Collected data entries:

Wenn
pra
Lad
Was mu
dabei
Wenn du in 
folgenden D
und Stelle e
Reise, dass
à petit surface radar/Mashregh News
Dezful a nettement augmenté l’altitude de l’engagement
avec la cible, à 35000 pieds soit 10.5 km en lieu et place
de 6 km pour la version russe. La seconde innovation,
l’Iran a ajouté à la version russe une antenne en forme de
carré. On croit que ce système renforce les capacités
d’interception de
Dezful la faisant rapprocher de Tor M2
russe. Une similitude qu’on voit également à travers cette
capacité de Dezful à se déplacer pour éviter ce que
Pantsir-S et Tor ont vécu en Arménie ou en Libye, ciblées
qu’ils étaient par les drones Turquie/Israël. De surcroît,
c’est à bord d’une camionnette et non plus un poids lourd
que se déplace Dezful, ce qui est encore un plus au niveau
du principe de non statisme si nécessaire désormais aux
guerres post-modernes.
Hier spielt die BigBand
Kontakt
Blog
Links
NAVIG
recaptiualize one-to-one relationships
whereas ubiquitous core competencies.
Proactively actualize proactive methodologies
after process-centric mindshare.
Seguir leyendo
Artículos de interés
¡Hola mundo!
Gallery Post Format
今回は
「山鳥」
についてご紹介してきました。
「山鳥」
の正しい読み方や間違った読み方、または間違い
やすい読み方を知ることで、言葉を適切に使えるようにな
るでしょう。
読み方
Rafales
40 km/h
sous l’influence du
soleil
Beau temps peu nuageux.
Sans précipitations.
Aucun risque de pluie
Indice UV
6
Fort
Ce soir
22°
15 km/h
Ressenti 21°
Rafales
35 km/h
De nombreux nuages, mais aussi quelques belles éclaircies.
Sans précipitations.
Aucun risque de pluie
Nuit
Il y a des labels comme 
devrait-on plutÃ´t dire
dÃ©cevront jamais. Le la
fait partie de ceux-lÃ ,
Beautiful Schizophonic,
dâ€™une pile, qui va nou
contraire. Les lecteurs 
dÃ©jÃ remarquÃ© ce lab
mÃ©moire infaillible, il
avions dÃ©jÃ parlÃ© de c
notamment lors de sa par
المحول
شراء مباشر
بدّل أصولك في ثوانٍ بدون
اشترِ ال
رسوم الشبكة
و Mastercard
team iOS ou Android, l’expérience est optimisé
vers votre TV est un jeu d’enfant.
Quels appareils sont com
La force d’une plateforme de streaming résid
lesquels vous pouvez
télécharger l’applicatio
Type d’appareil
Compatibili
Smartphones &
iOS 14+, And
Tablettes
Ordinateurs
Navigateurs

Request:
Copy every line of the data above, making no changes of any kind.

Result:
Wenn
pra
Lad
Was mu
dabei
Wenn du in 
folgenden D
und Stelle e
Reise, dass
à petit surface radar/Mashregh News
Dezful a nettement augmenté l’altitude de l’engagement
avec la cible, à 35000 pieds soit 10.5 km en lieu et place
de 6 km pour la version russe. La seconde innovation,
l’Iran a ajouté à la version russe une antenne en forme de
carré. On croit que ce système renforce les capacités
d’interception de
Dezful la faisant rapprocher de Tor M2
russe. Une similitude qu’on voit également à travers cette
capacité de Dezful à se déplacer pour éviter ce que
Pantsir-S et Tor ont vécu en Arménie ou en Libye, ciblées
qu’ils étaient par les drones Turquie/Israël. De surcroît,
c’est à bord d’une camionnette et non plus un poids lourd
que se déplace Dezful, ce qui est encore un plus au niveau
du principe de non statisme si nécessaire désormais aux
guerres post-modernes.
Hier spielt die BigBand
Kontakt
Blog
Links
NAVIG
recaptiualize one-to-one relationships
whereas ubiquitous core competencies.
Proactively actualize proactive methodologies
after process-centric mindshare.
Seguir leyendo
Artículos de interés
¡Hola mundo!
Gallery Post Format
今回は
「山鳥」
についてご紹介してきました。
「山鳥」
の正しい読み方や間違った読み方、または間違い
やすい読み方を知ることで、言葉を適切に使えるようにな
るでしょう。
読み方
Rafales
40 km/h
sous l’influence du
soleil
Beau temps peu nuageux.
Sans précipitations.
Aucun risque de pluie
Indice UV
6
Fort
Ce soir
22°
15 km/h
Ressenti 21°
Rafales
35 km/h
De nombreux nuages, mais aussi quelques belles éclaircies.
Sans précipitations.
Aucun risque de pluie
Nuit
Il y a des labels comme 
devrait-on plutÃ´t dire
dÃ©cevront jamais. Le la
fait partie de ceux-lÃ ,
Beautiful Schizophonic,
dâ€™une pile, qui va nou
contraire. Les lecteurs 
dÃ©jÃ remarquÃ© ce lab
mÃ©moire infaillible, il
avions dÃ©jÃ parlÃ© de c
notamment lors de sa par
المحول
شراء مباشر
بدّل أصولك في ثوانٍ بدون
اشترِ ال
رسوم الشبكة
و Mastercard
team iOS ou Android, l’expérience est optimisé
vers votre TV est un jeu d’enfant.
Quels appareils sont com
La force d’une plateforme de streaming résid
lesquels vous pouvez
télécharger l’applicatio
Type d’appareil
Compatibili
Smartphones &
iOS 14+, And
Tablettes
Ordinateurs
Navigateurs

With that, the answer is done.